### [TASK GOAL]
Would you return all of this data exactly, leaving nothing out?

[Keypoint coordinate data]

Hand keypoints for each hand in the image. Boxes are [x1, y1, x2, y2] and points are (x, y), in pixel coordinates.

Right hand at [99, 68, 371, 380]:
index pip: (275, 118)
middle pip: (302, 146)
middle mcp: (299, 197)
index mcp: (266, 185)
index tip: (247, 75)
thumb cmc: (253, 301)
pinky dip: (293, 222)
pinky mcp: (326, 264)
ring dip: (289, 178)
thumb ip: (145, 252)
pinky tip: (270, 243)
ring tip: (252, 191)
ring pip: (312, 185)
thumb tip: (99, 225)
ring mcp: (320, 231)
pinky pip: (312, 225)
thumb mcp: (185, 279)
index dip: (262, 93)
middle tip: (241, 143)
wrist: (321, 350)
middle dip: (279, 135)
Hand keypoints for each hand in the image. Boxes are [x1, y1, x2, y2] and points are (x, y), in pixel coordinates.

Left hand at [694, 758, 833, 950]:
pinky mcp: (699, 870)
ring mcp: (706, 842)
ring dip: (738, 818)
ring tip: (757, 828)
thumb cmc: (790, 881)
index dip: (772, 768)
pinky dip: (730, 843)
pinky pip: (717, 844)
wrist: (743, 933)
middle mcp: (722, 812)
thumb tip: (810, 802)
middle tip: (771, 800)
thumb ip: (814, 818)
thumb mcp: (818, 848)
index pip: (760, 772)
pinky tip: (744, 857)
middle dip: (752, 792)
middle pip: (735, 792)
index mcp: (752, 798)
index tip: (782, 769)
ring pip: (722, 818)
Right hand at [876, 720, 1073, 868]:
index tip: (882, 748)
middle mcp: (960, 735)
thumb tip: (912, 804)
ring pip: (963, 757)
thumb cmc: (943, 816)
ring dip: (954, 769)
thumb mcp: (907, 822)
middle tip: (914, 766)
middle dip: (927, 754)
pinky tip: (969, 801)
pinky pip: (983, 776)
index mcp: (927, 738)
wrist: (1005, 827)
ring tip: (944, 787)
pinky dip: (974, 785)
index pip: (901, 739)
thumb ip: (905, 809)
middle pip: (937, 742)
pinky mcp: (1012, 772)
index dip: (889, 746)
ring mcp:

### [RESPONSE]
Hand keypoints for each hand in the image. Boxes are [x1, y1, x2, y2] and points are (x, y), in pixel coordinates.

Right hand at [99, 68, 371, 380]:
index pip: (275, 118)
middle pip: (302, 146)
middle mcp: (299, 197)
index mcp: (266, 185)
index tip: (247, 75)
thumb cmc: (253, 301)
pinky dip: (293, 222)
pinky mcp: (326, 264)
ring dip: (289, 178)
thumb ip: (145, 252)
pinky tip: (270, 243)
ring tip: (252, 191)
ring pip: (312, 185)
thumb tip: (99, 225)
ring mcp: (320, 231)
pinky pip: (312, 225)
thumb mcp: (185, 279)
index dip: (262, 93)
middle tip: (241, 143)
wrist: (321, 350)
middle dip: (279, 135)
Hand keypoints for each hand in the image. Boxes are [x1, y1, x2, y2] and points are (x, y), in pixel coordinates.

Left hand at [694, 758, 833, 950]:
pinky mcp: (699, 870)
ring mcp: (706, 842)
ring dip: (738, 818)
ring tip: (757, 828)
thumb cmc: (790, 881)
index dip: (772, 768)
pinky dip: (730, 843)
pinky pip: (717, 844)
wrist: (743, 933)
middle mcp: (722, 812)
thumb tip: (810, 802)
middle tip: (771, 800)
thumb ip: (814, 818)
thumb mcp: (818, 848)
index pip: (760, 772)
pinky tip: (744, 857)
middle dip: (752, 792)
middle pip: (735, 792)
index mcp: (752, 798)
index tip: (782, 769)
ring pip: (722, 818)
Right hand at [876, 720, 1073, 868]:
index tip: (882, 748)
middle mcp: (960, 735)
thumb tip: (912, 804)
ring pip: (963, 757)
thumb cmc: (943, 816)
ring dip: (954, 769)
thumb mcp: (907, 822)
middle tip: (914, 766)
middle dip: (927, 754)
pinky tip: (969, 801)
pinky pip: (983, 776)
index mcp: (927, 738)
wrist: (1005, 827)
ring tip: (944, 787)
pinky dip: (974, 785)
index pip: (901, 739)
thumb ip: (905, 809)
middle pip: (937, 742)
pinky mcp: (1012, 772)
index dip: (889, 746)
ring mcp:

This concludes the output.